Jordan's King Hussein returned here today from an unannounced visit to Baghdad, where he and top military aides held a series of meetings with Iraqi President Saddam Hussein and reaffirmed Jordan's support in the Iraq-Iranian war.
The Jordanian monarch, in his second visit to Baghdad since the start of the war, assured the Iraqi leader that Jordan would continue its "unqualified" support regardless of positions taken by other Arab states.
Radio Amman said the king expressed his disappointment to Saddam Hussein that other Arab states have not given full backing to the Iraqi effort.
The Iraqi news agency announced tonight that King Hussein had returned to Amman after a visit, Washington Post correspondent Stuart Auerbach reported from Baghdad, and the agency said he had been accompanied by members of his general staff. Until then, according to Auerbach, his visit was a closely kept secret in Baghdad and even Arab diplomats there did not know he had come.
There was some speculation in Baghdad, but no confirmation that the king and his generals were helping the Iraqis set strategy for the war as well as speculation that Jordan might send tank technicians to help rebuild some of the U.S.-made tanks Iraq captured from Iran in the fighting.
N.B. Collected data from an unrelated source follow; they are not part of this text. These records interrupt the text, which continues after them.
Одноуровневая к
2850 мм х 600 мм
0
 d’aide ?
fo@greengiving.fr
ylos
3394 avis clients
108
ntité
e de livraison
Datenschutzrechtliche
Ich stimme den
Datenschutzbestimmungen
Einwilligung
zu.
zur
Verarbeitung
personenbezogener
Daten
Iraq uses mostly Soviet equipment, while Iran was supplied for years by the United States.
Palace sources and official spokesmen for the government here denied a report that the king had turned over the command of the Jordanian Army to the Iraqi military command.
In his two-day visit to Baghdad, the king met several times with Saddam Hussein and received a briefing from Iraqi Army officers "about the military situation and the victories of the Iraqi Army," according to an official announcement.
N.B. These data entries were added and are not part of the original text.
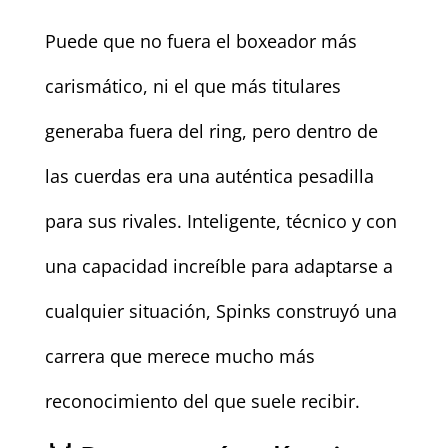
Puede que no fuera el boxeador más
carismático, ni el que más titulares
generaba fuera del ring, pero dentro de
las cuerdas era una auténtica pesadilla
para sus rivales. Inteligente, técnico y con
una capacidad increíble para adaptarse a
cualquier situación, Spinks construyó una
carrera que merece mucho más
reconocimiento del que suele recibir.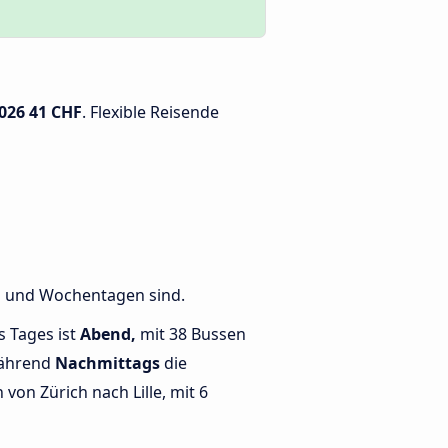
2026
41 CHF
. Flexible Reisende
en und Wochentagen sind.
s Tages ist
Abend,
mit 38 Bussen
während
Nachmittags
die
on Zürich nach Lille, mit 6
The king also toured military facilities and inspected stores of captured Iranian weapons, a Jordanian official said.
Meanwhile, a committee of seven Arab foreign ministers gathered here today to begin preparing an agenda for the planned Nov. 25 Arab summit meeting in Amman. Saudi Foreign Minister Prince Saud Faisal said that the Palestinian issue would be at the top of the summit's agenda and he appealed to all Arab nations to attend the conference and address common problems, rather than quarrel about regional differences.
However, the Persian Gulf war and differing views over how much support should be given to Iraq in the conflict are expected to dominate the summit meeting, upon which King Hussein has pinned his hopes for reviving a spirit of pan-Arabism.
Meanwhile, Jordanian Crown Prince Hassan, the king's brother, met here with Chadli Klibi, secretary general of the Arab League. The prince cited "the danger of Israel's exploitation of the current situation in the region with the aim of consolidating its control of the occupied Arab territories," according to a palace statement.
This was another indication that King Hussein intends to try to steer the summit conference away from the war and focus on a united Arab strategy against Israel.